◆ **YOUR ASSIGNMENT**
When you find the line with "hfov_deg: 29.3" among the records below, reproduce it and each line after it exactly, ending with the line with "exposure_s: 1/4926".

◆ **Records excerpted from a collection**
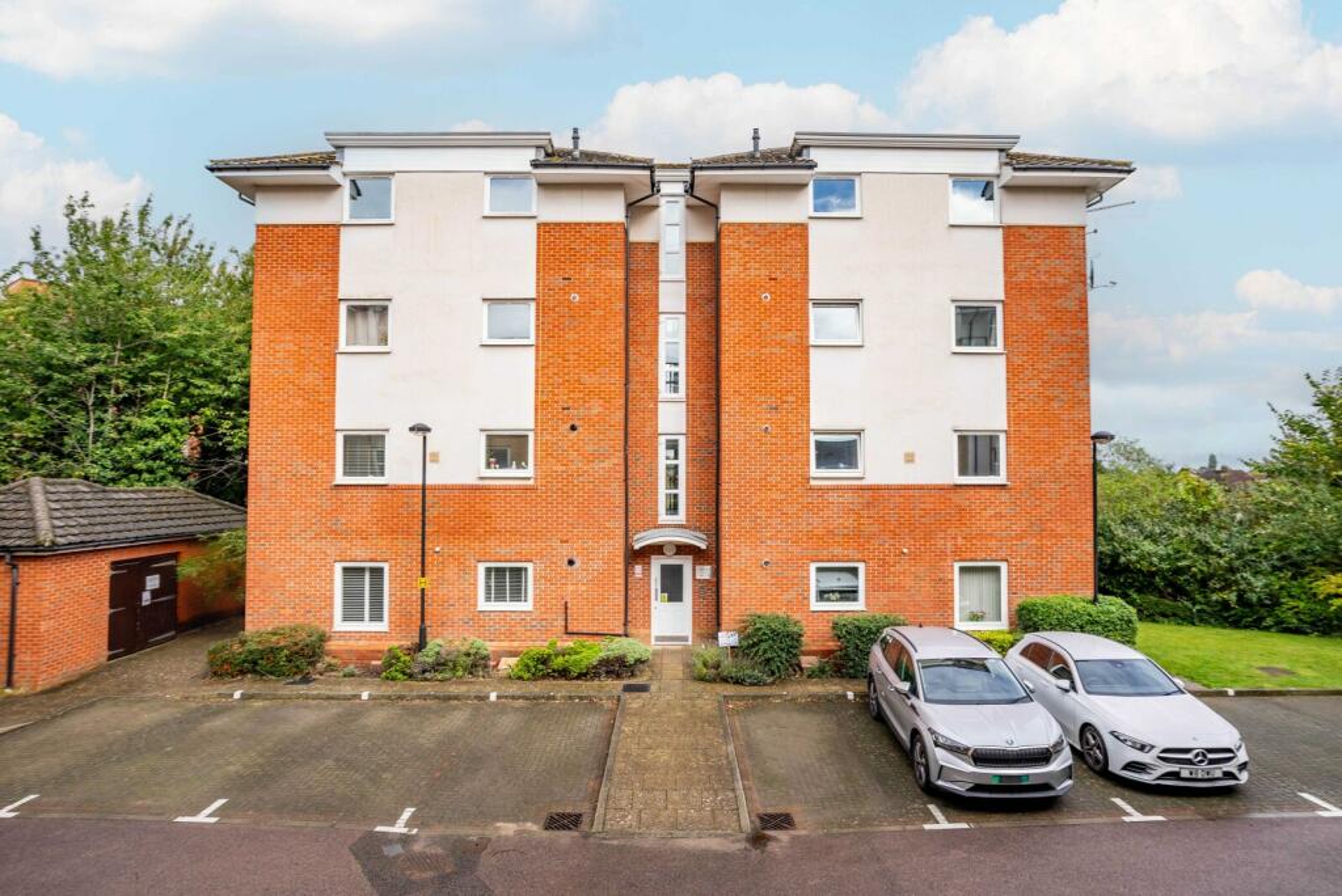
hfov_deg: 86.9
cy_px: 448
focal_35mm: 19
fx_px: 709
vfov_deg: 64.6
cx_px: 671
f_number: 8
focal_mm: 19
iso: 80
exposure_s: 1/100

* * *

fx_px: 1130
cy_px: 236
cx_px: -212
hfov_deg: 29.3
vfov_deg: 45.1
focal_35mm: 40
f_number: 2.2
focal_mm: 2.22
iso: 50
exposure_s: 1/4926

◆ **TASK ANSWER**
hfov_deg: 29.3
vfov_deg: 45.1
focal_35mm: 40
f_number: 2.2
focal_mm: 2.22
iso: 50
exposure_s: 1/4926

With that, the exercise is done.